▶ [What to do]:
1 – Answer these questions using the forum post on dog training.
(a) How old was the Malinois belonging to the new ringsport club member?
(b) How many "forever" homes had the chocolate Lab been kicked out of before arriving?
(c) Which behaviors was the black Lab learning in the video taken two weeks into clicker training?
2 – List every practice that the forum post on dog training says can go a very long way with aggressive dogs.
3 – Continue the forum post on dog training from where it stops.

No need to apologize, I know where you are coming from. I should've explained my initial points better, especially coming into the middle of a heated discussion

As for aggression, my experience is limited to our foster and personal dogs. We are just very fortunate that the dogs we encountered with aggression problems were all very food- or toy-motivated. Understanding how to work under threshold, re-directing before problems arise, rewarding heavily for desirable behaviors, and not rushing for progress can go a very long way with these dogs. 

A lot of people are just so stuck in their ways and refuse to change. The way I see it, dog training methods should be catered to the individual dog. We currently have a member in our ringsport club. He came from another dog club that didn't believe in markers/clickers, all their training was compulsion-based. The guy was new to dog training, so he didn't know better. His 1-year-old Malinois was obedient, but all behaviors were performed cautiously. When he came to our club, we told him no e-collar/prong, nor any obedience behaviors until the dog's ears were up and tail was wagging during training. The handler was open-minded about it, with a little of coaching, he learned to read his dog. He spent 2-3 months just working on engagement and drive-building. Fast forward 5 months, the dog is now happily training with him, still no need for e-collar/prong. 

And for the OP and any lurkers, when I say tail-wagging happiness during training, I mean tail-wagging happiness :wink: There is no reason why a dog shouldn’t be happy during training, especially if you are just working on basic obedience. Here are two videos of our past foster dogs. Neither knew any OB commands when they first got here. The black Lab was around 3 years old, a very shy/timid dog. All her training was motivational. The video was two weeks into clicker training, she was learning her sit, down, and place. She went to a first time dog owner. The owner found a clicker trainer to help her continue the training, they went on to getting a CGC a few months later :clap2:

The chocolate Lab was kicked out of 2 "forever" homes and at least 4 foster homes before she came to us. She was around 1.5 years of age, confident, environmentally stable, and 70 lbs of bouncy personality without any manners. I tried my best to put obedience on her without breaking her spirit. I did all of her foundation work with a clicker and used a prong mostly for walking, this was about 3 months into training, us working on engagement outdoors, sit, and down. It took us a few months, but we eventually found a family that appreciated her for how she was and was willing to give her time to mature.

▶ [Saved data entries]:
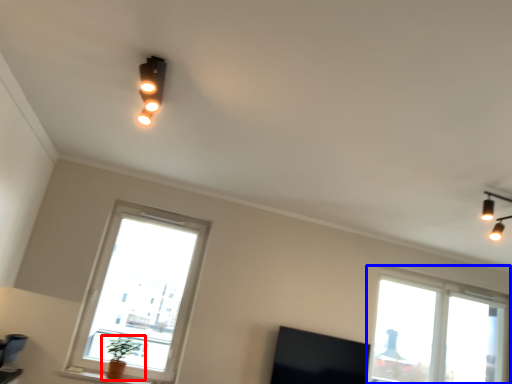
Question: Which of the following is the farthest to the observer, houseplant (highlighted by a red box) or window (highlighted by a blue box)?

Choices:
 (A) houseplant
 (B) window

Answer: (B)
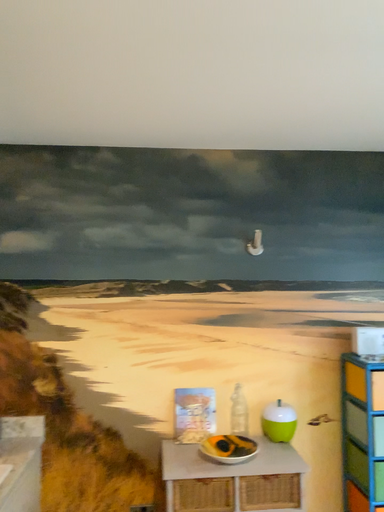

▶ [Answers to the exercises]:
1 –
(a) One year old.
(b) Two.
(c) Sit, down, and place.

2 –
- Understanding how to work under threshold
- Re-directing before problems arise
- Rewarding heavily for desirable behaviors
- Not rushing for progress

3 –
----------



## Mirzam (Jan 17, 2011)

Lillith said:


> What does this have to do with Dominance Theory vs. Positive Reinforcement?


Actually, R+ (science-based) trainers do believe in dominance theory, they have just renamed and tweaked it, it's now called resource holding potential, so it is now "situational based".


----------



## Canyx (Jul 1, 2011)

Mirzam said:


> Actually, R+ (science-based) trainers do believe in dominance theory, they have just renamed and tweaked it, it's now called resource holding potential, so it is now "situational based".


Um, working in this field with a number of other certified trainers... I have never used the terminology you're describing here nor have I heard any R+ trainers say these things. Where are your quoted phrases coming from?


----------



## CptJack (Jun 3, 2012)

Canyx said:


> Um, working in this field with a number of other certified trainers... I have never used the terminology you're describing here nor have I heard any R+ trainers say these things. Where are your quoted phrases coming from?


I've never heard of it in real life, but it's apparently ALL OVER the place online. Apparently John Bradshaw (a behaviorist) coined the term in a booked called Dog Sense.



OTOH, it ain't dominance. At all. 



> n his book “Dog Sense”, author and behaviourist John Bradshaw offers a compelling alternative to the outdated and often misused term “dominance.” Bradshaw refers to this model as “Resource Holding Potential (RHP).” In the RHP framework, the dog isn’t seeking to dominate or establish any kind of imagined rank in some hypothetical social hierarchy. Instead, the dog has identified a resource she wants and then assesses her chances at getting and holding on to that resource.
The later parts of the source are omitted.